Panel sends DC statehood bill to full House for consideration
The House Oversight Committee on Tuesday sent the full chamber a proposal to grant statehood to Washington, DC, marking a historic step in a decades-long battle to transform the federal district into the nation’s 51st state.
The Democratic-led committee approved H.R. 5803 by a vote of 21-16. Of the 24 Democrats on the panel, all but one had cosponsored a version of the bill introduced last year. Its passage comes after a nearly 8-hour debate on the measure in which Democratic members killed more than a dozen Republican-supported amendments.
The legislation, titled the “Washington, D.C. Admission Act,” was first introduced in January 2019 by Del. Eleanor Holmes Norton, the District of Columbia’s nonvoting House member. It would make DC a state and would provide its residents with two senators and at least one voting House member. The state would comprise all of the land currently in DC, excluding the land on which all existing federal buildings and monuments in DC sit.
The bill is expected to be passed by the Democratic-controlled House, where its supporters include House Speaker Nancy Pelosi and House Majority Leader Steny Hoyer. A version of the bill introduced by Norton last year garnered more than 200 cosponsors. But its prospects remain dim in the Republican-controlled Senate.
“Congress has two choices: It can continue to exercise undemocratic authority over the 700,000 American citizens who live in the nation’s capital, treating them, in the words of Frederick Douglass, as ‘aliens, not citizens, but subjects,’ or it can live up to the nation’s promise and ideals, end taxation without representation and pass the Washington DC admissions act,” Norton said at the start of Tuesday’s mark-up meeting.
The panel’s passage of the bill represents the first congressional committee vote on DC statehood since 1993, when lawmakers considered a previous bill on the issue that was introduced by Norton, according to her office. Residents of DC have long called for statehood, arguing that they lack full representation because they don’t have a voting House member or senators, and Norton has advocated for statehood throughout her nearly 30 years in Congress.
“For such a historic achievement for the District of Columbia, the only message I can convey is gratitude,” she said in a statement following the vote.
Senate Majority Leader Mitch McConnell’s office on Tuesday declined CNN’s request for comment on the measure, citing his previous statements on it.
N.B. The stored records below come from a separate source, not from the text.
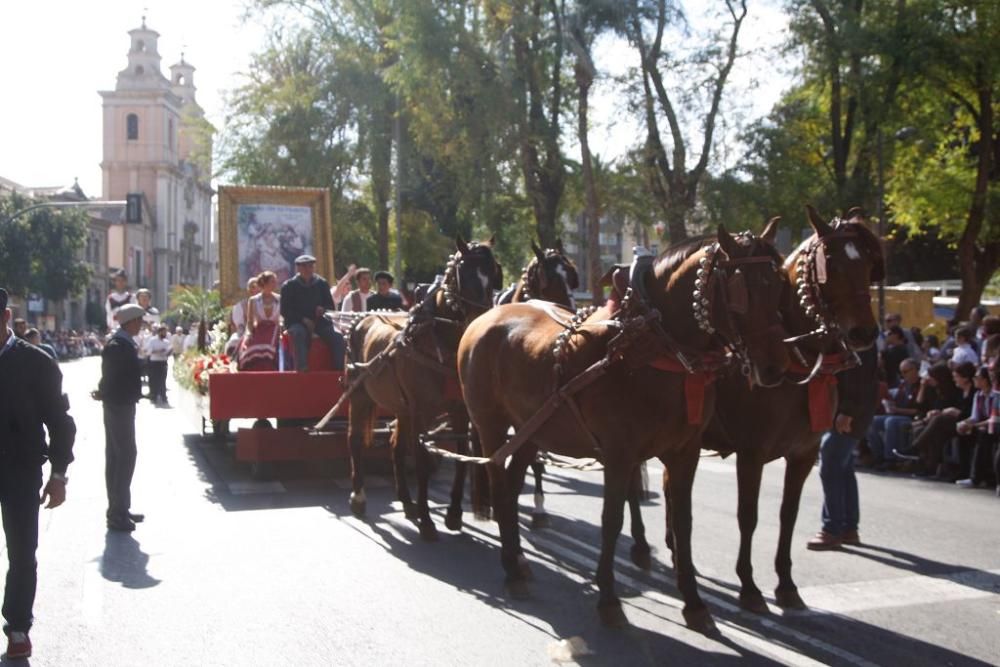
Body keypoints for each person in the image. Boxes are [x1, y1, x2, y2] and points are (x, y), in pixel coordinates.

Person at [0, 287, 76, 660]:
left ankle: (17, 627)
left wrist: (59, 474)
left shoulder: (36, 362)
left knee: (21, 552)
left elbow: (61, 423)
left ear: (6, 319)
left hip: (20, 469)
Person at [807, 344, 878, 550]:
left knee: (830, 461)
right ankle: (848, 528)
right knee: (843, 467)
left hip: (851, 409)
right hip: (845, 407)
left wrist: (848, 410)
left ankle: (832, 529)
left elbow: (861, 375)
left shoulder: (858, 333)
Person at [94, 304, 145, 532]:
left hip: (122, 404)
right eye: (139, 321)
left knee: (119, 457)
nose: (141, 325)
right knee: (123, 457)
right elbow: (110, 377)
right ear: (131, 322)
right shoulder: (118, 346)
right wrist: (103, 392)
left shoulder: (123, 344)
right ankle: (117, 513)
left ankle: (120, 508)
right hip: (119, 405)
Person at [281, 255, 344, 371]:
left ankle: (339, 371)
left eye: (310, 267)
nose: (308, 270)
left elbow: (330, 306)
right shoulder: (288, 286)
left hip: (319, 322)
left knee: (338, 337)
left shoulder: (321, 284)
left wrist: (323, 309)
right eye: (304, 267)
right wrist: (303, 320)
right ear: (298, 269)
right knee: (298, 333)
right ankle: (302, 369)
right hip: (297, 322)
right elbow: (285, 310)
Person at [867, 358, 921, 467]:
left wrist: (897, 410)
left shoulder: (921, 385)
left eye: (906, 372)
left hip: (912, 417)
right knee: (871, 420)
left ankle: (890, 459)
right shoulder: (903, 385)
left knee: (890, 421)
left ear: (916, 370)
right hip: (897, 414)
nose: (903, 375)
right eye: (901, 372)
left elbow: (918, 410)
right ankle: (878, 455)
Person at [239, 271, 281, 371]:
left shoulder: (280, 299)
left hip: (275, 329)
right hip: (259, 329)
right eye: (272, 282)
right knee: (248, 344)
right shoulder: (253, 300)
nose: (275, 284)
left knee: (273, 344)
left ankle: (272, 369)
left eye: (275, 282)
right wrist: (248, 334)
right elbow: (250, 321)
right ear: (264, 284)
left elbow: (283, 318)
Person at [227, 276, 260, 357]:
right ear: (248, 290)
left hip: (264, 332)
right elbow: (239, 325)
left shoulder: (266, 302)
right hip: (245, 332)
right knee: (234, 341)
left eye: (257, 287)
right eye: (252, 287)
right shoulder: (240, 306)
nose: (255, 289)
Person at [146, 325, 172, 406]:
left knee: (162, 380)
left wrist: (169, 352)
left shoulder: (166, 342)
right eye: (163, 332)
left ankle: (163, 396)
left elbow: (168, 352)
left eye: (165, 332)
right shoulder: (152, 341)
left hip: (163, 362)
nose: (165, 333)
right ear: (159, 332)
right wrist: (158, 351)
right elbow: (149, 352)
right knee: (154, 380)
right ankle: (153, 396)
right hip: (154, 363)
During a Fox News interview last year, the Kentucky Republican said the idea, along with a number of other progressive proposals in the House, wouldn’t “go anywhere” as long as he controls the chamber.
The legislation would need to be approved by the full House and Senate before it goes to President Donald Trump for his signature or veto.
On Tuesday, Democrats on the committee sparred with their Republican counterparts as various GOP-backed amendments were debated and defeated during the meeting.
One such amendment, which would have placed the FBI headquarters and the Old Post Office building, a federally owned property on Pennsylvania Avenue that currently holds the Trump International Hotel, in the potential federal enclave and not the new state touched off a tense exchange between the lawmakers.
“I think that this is ridiculous that we’re not allowing them to keep those things that are revenue builders for the state, that will allow them to have the kind of income that they need to sustain the people of the District of Columbia when it is a state. This is ludicrous,” said Rep. Stacey Plaskett, a Democrat from the Virgin Islands.
Rep. Thomas Massie, a Kentucky Republican who proposed the amendment, argued that including the Old Post Office in the state is “a jab at Donald Trump, but also (a) recognition of his success at converting that building into a revenue generator.”
Democrats, he said, “have gerrymandered this new federal enclave, and I’m saying un-gerrymander it.”
The committee’s approval of the bill was celebrated by DC Vote, a local group that “fights for full and equal representation for DC residents through DC Statehood.”
“It’s a historic day and we’re excited to clear this hurdle and head to the floor,” said Bo Shuff, the executive director of the group, adding that it’s “monumental for the people of DC.”